Parts of the exercise –
A: In the thread about training a Portuguese quantizer, why does the reply recommend checking whether the dataset sounds normal?
B: From the thread about training a Portuguese quantizer, extract the stretch from "Subarasheese commented 1" through "get better models?".
C: Continue the thread about training a Portuguese quantizer from where it stops.

Document passage: Begin

Problems training a Portuguese quantizer model

Subarasheese commented 1 year ago

Greetings,

I've followed all the steps on the guide to train a Portuguese dataset, but unfortunately, across epochs, either the model did not really clone the voice, or provided voices that did resemble the target voice but produced bad speech outputs like screeching, saying things too slowly or "sounding drunk". I could not get a single model that managed to consistently produce good speeches with voices closely resembling the target voice despite training on a dataset of a little over 3200 samples up to 30 epochs (I tested every single epoch). For the dataset, I am using some public domain classic literature books and the Bible.

What I am doing wrong, and what can I do to improve the training and get better models?

gitmylo commented 1 year ago

Try using a different wav2vec model, maybe one that's better for languages aside from english. Also check your dataset, does it sound normal? If not, that's a bark issue, not really anything i can do about that.

Document passage: End
Information given: Begin

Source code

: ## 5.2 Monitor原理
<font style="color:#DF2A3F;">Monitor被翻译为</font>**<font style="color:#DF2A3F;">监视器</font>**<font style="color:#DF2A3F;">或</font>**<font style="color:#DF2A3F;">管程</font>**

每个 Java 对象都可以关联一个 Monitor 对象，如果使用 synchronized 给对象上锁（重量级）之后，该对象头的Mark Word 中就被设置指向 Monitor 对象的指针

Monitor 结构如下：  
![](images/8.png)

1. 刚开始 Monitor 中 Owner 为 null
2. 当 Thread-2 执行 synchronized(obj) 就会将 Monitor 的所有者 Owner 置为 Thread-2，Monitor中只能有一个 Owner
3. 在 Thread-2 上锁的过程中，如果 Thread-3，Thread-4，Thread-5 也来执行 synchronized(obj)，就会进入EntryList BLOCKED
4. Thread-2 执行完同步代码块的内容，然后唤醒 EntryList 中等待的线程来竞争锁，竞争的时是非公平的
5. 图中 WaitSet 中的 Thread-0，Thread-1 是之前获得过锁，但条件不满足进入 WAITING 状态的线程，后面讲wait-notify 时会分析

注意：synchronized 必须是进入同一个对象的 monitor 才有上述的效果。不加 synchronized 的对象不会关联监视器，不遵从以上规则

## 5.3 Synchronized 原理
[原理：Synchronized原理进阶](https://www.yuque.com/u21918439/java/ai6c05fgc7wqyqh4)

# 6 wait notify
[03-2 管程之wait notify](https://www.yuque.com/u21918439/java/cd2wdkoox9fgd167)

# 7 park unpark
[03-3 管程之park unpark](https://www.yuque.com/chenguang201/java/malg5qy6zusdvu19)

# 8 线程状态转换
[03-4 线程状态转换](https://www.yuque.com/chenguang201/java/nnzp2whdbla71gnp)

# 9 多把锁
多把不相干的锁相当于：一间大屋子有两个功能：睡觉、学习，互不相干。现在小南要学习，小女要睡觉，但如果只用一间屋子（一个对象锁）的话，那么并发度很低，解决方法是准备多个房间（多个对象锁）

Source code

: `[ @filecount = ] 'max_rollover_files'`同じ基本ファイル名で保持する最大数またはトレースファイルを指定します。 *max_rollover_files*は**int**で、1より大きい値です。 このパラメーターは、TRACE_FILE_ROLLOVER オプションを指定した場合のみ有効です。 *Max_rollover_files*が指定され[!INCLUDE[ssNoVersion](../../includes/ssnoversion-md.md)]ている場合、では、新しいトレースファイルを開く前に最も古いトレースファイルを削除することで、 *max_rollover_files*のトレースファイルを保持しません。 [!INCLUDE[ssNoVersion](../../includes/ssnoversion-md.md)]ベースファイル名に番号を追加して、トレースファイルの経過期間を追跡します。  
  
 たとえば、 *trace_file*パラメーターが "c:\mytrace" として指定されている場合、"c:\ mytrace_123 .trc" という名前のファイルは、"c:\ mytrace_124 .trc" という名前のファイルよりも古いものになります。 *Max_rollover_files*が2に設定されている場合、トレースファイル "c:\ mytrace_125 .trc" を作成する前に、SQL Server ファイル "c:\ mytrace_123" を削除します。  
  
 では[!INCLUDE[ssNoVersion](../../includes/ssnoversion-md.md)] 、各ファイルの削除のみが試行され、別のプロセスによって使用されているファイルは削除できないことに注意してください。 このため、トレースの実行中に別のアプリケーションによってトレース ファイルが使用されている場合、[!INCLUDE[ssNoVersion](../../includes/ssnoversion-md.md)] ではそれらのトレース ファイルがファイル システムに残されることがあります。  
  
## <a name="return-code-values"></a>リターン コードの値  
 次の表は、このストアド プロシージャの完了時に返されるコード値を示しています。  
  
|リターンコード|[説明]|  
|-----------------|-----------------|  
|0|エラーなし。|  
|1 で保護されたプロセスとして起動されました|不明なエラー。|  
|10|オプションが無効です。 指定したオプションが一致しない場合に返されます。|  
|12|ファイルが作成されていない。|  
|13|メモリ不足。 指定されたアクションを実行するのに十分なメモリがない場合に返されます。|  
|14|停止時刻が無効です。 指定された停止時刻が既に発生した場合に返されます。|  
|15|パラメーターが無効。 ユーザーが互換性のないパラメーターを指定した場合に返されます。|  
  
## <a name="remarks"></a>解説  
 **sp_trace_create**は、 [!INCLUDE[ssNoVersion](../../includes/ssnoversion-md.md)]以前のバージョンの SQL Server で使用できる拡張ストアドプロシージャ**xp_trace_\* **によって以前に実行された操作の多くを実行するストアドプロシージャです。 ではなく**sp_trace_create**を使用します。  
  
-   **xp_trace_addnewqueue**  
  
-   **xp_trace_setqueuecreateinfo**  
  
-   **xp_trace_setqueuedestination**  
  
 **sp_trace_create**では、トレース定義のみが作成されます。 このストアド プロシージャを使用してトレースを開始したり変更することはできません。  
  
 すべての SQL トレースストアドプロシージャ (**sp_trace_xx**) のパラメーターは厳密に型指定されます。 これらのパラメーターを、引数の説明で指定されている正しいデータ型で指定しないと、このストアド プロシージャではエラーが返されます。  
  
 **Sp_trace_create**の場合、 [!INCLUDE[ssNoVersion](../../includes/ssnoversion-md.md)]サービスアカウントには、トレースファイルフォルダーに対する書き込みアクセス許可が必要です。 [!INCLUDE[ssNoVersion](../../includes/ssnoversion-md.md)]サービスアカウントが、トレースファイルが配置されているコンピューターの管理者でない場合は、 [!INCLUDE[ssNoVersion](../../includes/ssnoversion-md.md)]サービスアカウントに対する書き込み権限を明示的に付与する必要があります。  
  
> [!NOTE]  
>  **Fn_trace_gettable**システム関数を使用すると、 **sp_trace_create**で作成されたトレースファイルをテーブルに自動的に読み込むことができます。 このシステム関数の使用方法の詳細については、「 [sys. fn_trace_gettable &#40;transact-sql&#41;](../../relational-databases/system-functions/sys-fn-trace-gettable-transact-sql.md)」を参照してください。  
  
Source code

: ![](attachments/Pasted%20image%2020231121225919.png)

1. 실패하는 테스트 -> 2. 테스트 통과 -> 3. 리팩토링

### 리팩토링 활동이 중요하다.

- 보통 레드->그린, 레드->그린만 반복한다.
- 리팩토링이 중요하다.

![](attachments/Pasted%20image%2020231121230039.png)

Information given: End

Responses by task –
A: If the dataset does not sound normal, the reply says that is a bark issue rather than something the replier can do anything about. Checking it shows whether the problem lies there.

B:
Subarasheese commented 1 year ago

Greetings,

I've followed all the steps on the guide to train a Portuguese dataset, but unfortunately, across epochs, either the model did not really clone the voice, or provided voices that did resemble the target voice but produced bad speech outputs like screeching, saying things too slowly or "sounding drunk". I could not get a single model that managed to consistently produce good speeches with voices closely resembling the target voice despite training on a dataset of a little over 3200 samples up to 30 epochs (I tested every single epoch). For the dataset, I am using some public domain classic literature books and the Bible.

What I am doing wrong, and what can I do to improve the training and get better models?

C:
Subarasheese commented 1 year ago

Try using a different wav2vec model, maybe one that's better for languages aside from english. Also check your dataset, does it sound normal? If not, that's a bark issue, not really anything i can do about that.

The audio from the dataset are mostly OK (it is what you would expect from Bark, a mixed bag; there is indeed bad audio in there but most of them are good in my book, as in, if the cloning model could produce those outputs I would be satisfied, unfortunately it can't)

Also, I was using a Hubert model, not Wav2Vec... But I created custom code to load this model:

https://huggingface.co/Edresson/wav2vec2-large-xlsr-coraa-portuguese

Does this repo already has code to load Wav2Vec models?

Also, would I need Wave2Vec only when training, or would I need when cloning a voice from a .wav file too? Because from the repo example as well as the webuis it seem Hubert is also used when extracting features from the input .wav voice that will be used in cloning

Subarasheese commented 1 year ago

@gitmylo I modified the preparation script to use Wav2Rec instead of Hubert, however, the semantic features files are in a different format that is accepted by the training script that reads the Hubert-generated files instead...

Can you give me a hand on this?


def prepare2(path,model):
    prepared = os.path.join(path, 'prepared')
    ready = os.path.join(path, 'ready')
    model_name = "Edresson/wav2vec2-large-xlsr-coraa-portuguese"
    processor = Wav2Vec2Processor.from_pretrained(model_name)
    model = Wav2Vec2Model.from_pretrained(model_name)
    if not os.path.isdir(ready):
        os.mkdir(ready)

    wav_string = '_wav.wav'
    sem_string = '_semantic.npy'
    for input_file in os.listdir(prepared):
        input_path = os.path.join(prepared, input_file)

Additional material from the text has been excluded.